I've got a few questions about the following prompt. I'll just copypasta it so you can read for yourself. The context is malaria in Africa and a drug developed to fight it.

"Before the drug trial, the average lenvgth of time before a child in the population got malaria was 89 days with standard deviation 41 days. During the experiment [the drug experiment], 724 children were treated with the drug and their average length of time until infection was 97.5 days."

We talked a bit about hypothesis testing, one-tail and two-tailed intervals, etc., and I get all that. Here are some of the thoughts that bother me:

1) Since our sample size is so big, the probability density function should be normal, my instructor claims. But that usually involves taking many, many samples from the same population, no? We've only taken one sample of 724 children and lumped them into one test, so we can't really call this a "normal distribution" unless perhaps the original population had a normal distribution anyway. Am I correct here?

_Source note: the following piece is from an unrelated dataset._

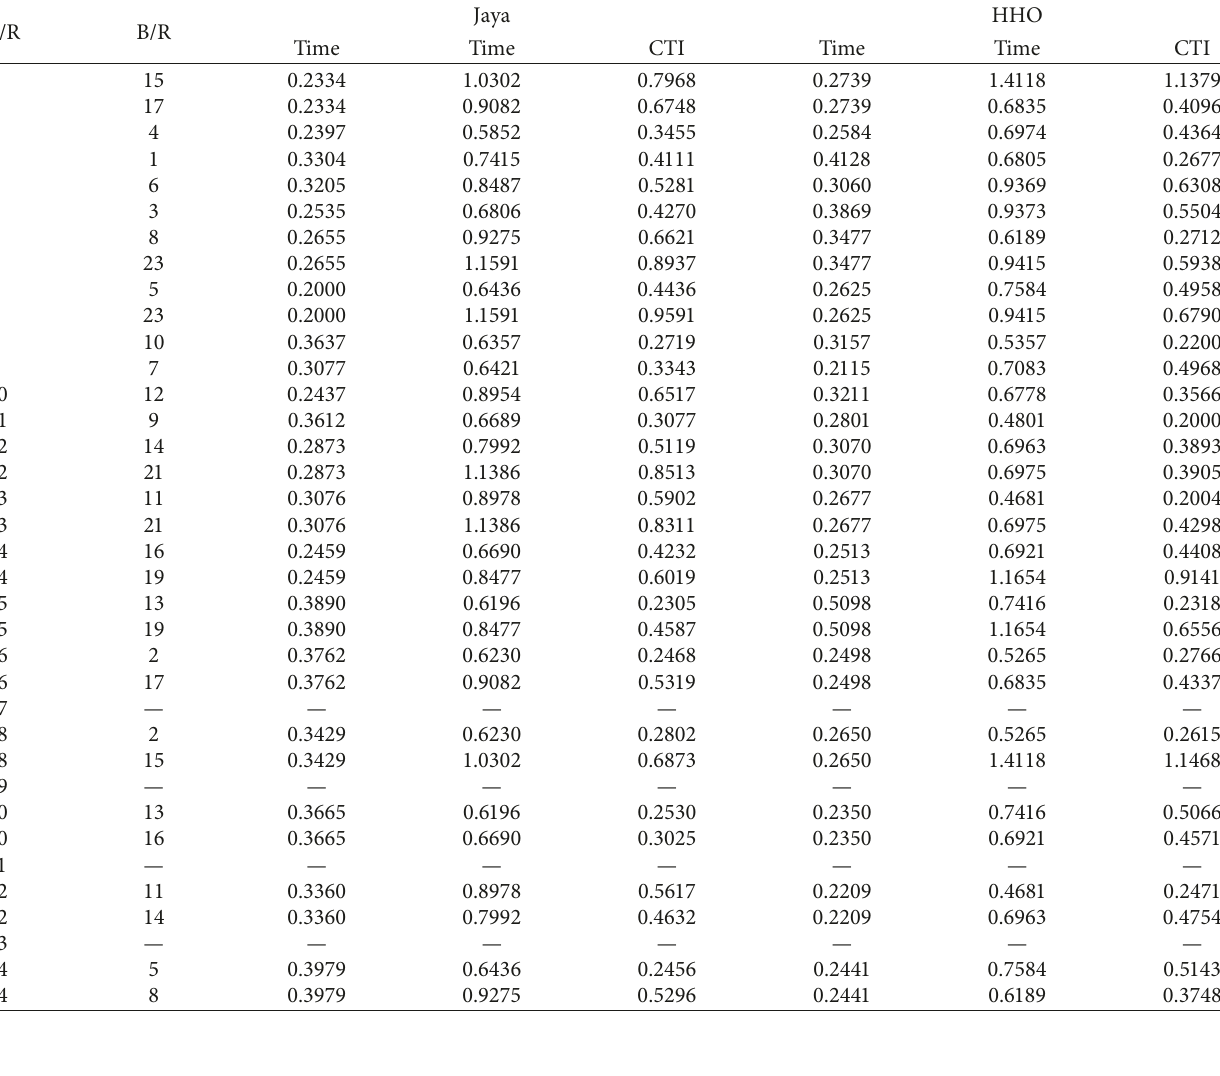
Table 16: Operating time and CTI for the 9-bus system by NLP formulation.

2) Assuming our sample is represented by a normal distribution, the standard deviation of our sample is $\frac{\sigma}{\sqrt{n}}$. This greatly decreases the population's standard deviation of 41 to a much smaller value. My thought is this: what if our "sample size" was the entire population. Then, wouldn't our sample's standard deviation be almost zero as the population increases. (Law of large numbers, I think?) Then, if that's true, since our sample was the whole population, the poplulation mean would in fact not be 41. Am I incorrect here?

3) Assuming that the medicine did not work and the mean value of the treated population would be 89, we found that the probability of our sample having a mean value of 97.5 or greater was less than .0002, or something like that. Since our critical value was 5%, we deemed that the medicine must indeed have worked, since that would be such an unlikely outcome. Is it safe to assume at this point that the medicine in fact increased the length of time until malaria contraction for the whole group? I would think so, but then we proceeded to do a two-tailed test in order to account for a possible decrease in time, as well. Since staying at the same mean time was so improbable, wouldn't lowering the amount of time until infection be even less probable?

I think that's about it for now. This isn't any sort of homework. It was an in-class discussion exercise we did, and I asked my professor about it, but she didn't quite satisfy my questions.

Thanks for your time!

## 1 Answer

1. You don't need multiple separate samples, you just need one large sample. However, "large" in mathematical terms is entirely a function of the problem. One can construct situations where there is enough tailing to make the central limit theorem convergence arbitrarily slow, without so much tailing that the central limit theorem fails entirely. These situations are unusual in applications, however: usually the convergence is either fairly quick or it fails entirely (because the limit is actually a Pareto distribution or something like this).

2. You may misunderstand which standard deviation is which. The number $\frac{\sigma}{\sqrt{n}}$ is the standard deviation of the sample means. This is nonzero because there is still some variability between the sample means of different samples. This formula breaks down in the real world when $n$ approaches the size of the entire population, call it $N$. That's because the sample mean of the entire population is not random at all so it does not have standard deviation $\frac{\sigma}{\sqrt{N}}$, it has standard deviation $0$. So there is not really a contradiction here, there is just a breakdown of the model when $N$ is finite and $n$ is extremely large.

3. I think it would make more sense to do a one-tailed test in this context, but the conclusion for a one-tailed test would be the same anyway.